The Centro barrio is where the government happens, and where Argentinians practice the art of protest. Most days there seems to be some rally down the Avenida 9 de Julio, and tourists are warned to avoid them. There was no avoiding filling my new pants every time a huge firecracker went off sounding a lot like a gunshot as a parade of vociferous trade unionists marched in the name of a dead politician named German Abdala in front of a bored-looking police line.

San Telmo is the old town, also a bit dodgy late at night but by day just a little tired, with grimy, crumbling buildings that aim for venerability but look more like Toxteth high street. A old man in faded army fatigues patrolled the streets of San Telmo with a huge truncheon, and nobody seemed to bat an eyelid. The barrio of La Boca meanwhile is a tourist trap filled with smiling murderers, apparently, so we didn’t go there.
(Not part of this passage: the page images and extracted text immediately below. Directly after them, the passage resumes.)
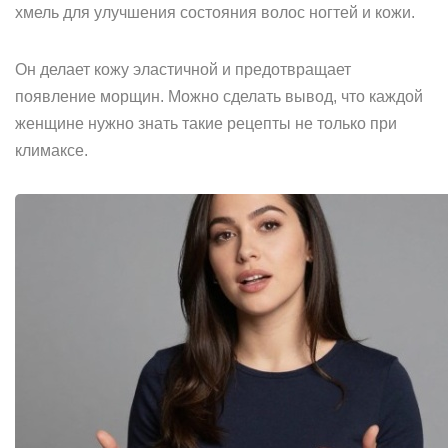
хмель для улучшения состояния волос ногтей и кожи.
Он делает кожу эластичной и предотвращает
появление морщин. Можно сделать вывод, что каждой
женщине нужно знать такие рецепты не только при
климаксе.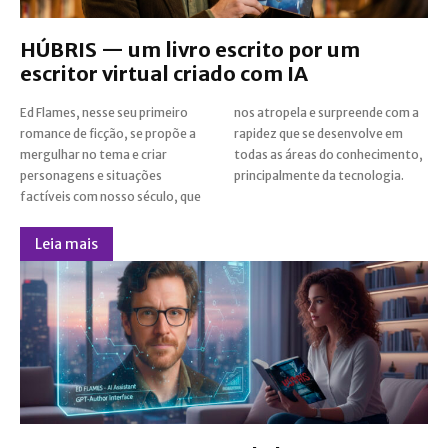
HÚBRIS — um livro escrito por um
escritor virtual criado com IA
Ed Flames, nesse seu primeiro
nos atropela e surpreende com a
romance de ficção, se propõe a
rapidez que se desenvolve em
mergulhar no tema e criar
todas as áreas do conhecimento,
personagens e situações
principalmente da tecnologia.
factíveis com nosso século, que
Leia mais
Argentina is famous as a land of tango, but our half-hearted attempt to watch some ended in not-unhappy failure. We settled instead for a spot of polo, joining the appalling jumpers-round-shoulders brigade in a large arena built for this utterly unknowable sport. The players seemed to miss the ball as often as not, a ball that’s virtually impossible for spectators to follow, and nobody fell off and lost a shoulder, which was more than disappointing given the steep 100 peso (£6.50) entrance fee. Both teams seemed to be shooting at the same goal, and it somehow ended 12-6. In the second game there was a man playing called Ignatius Duplessis, so we left at half time.

 

 

After four days of stumbling around Buenos Aires it was hard to say whether it was a likeable place – it was so European, and yet simultaneously harder to gauge than anywhere in the world I’d been before. But then we spent a day in Montevideo and a couple more at the Iguazu Falls to the north (where this committed Guinness drinker was delighted to exclaim “Oh my word, that’s a fucking Toucan!”) before heading back to the Argentine capital. Unexpectedly, the return to Buenos Aires seemed somehow like a homecoming. I had missed it – it had got under my skin and I hadn’t even known it.

And there’s the key to Buenos Aires. Is it a city for tourists? Maybe, though it’s bloody hard work and unforgiving if you don’t play the game. But to live there, now that would be easy – you’d get the basics of the language in a few weeks, you’d work out what the hell the blue rate is about, and you’d soon realise the cab drivers are a solid part of the infrastructure, not all buddies of Paulie Walnuts. Maybe I’ll never visit Buenos Aires again, but if I ever get tired of London (and in turn Helsinki, Philadelphia and Melbourne), I know where I’ll be looking up house prices.